§ **Material shown**
──────
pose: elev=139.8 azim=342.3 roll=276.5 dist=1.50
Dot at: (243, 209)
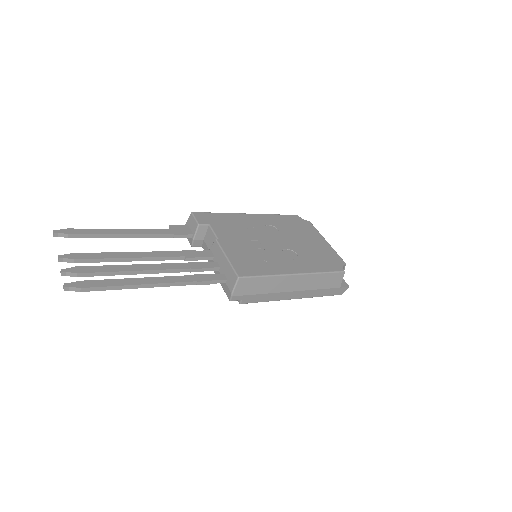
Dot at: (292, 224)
──────
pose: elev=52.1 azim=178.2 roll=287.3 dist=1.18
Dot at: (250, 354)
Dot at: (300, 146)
──────
§ **Given task**
Could you return every line from the one containing "pose: elev=52.1 azim=178.2" down to the one containing "Dot at: (300, 146)", both included, reproduced character for character?

§ **Worked solution**
pose: elev=52.1 azim=178.2 roll=287.3 dist=1.18
Dot at: (250, 354)
Dot at: (300, 146)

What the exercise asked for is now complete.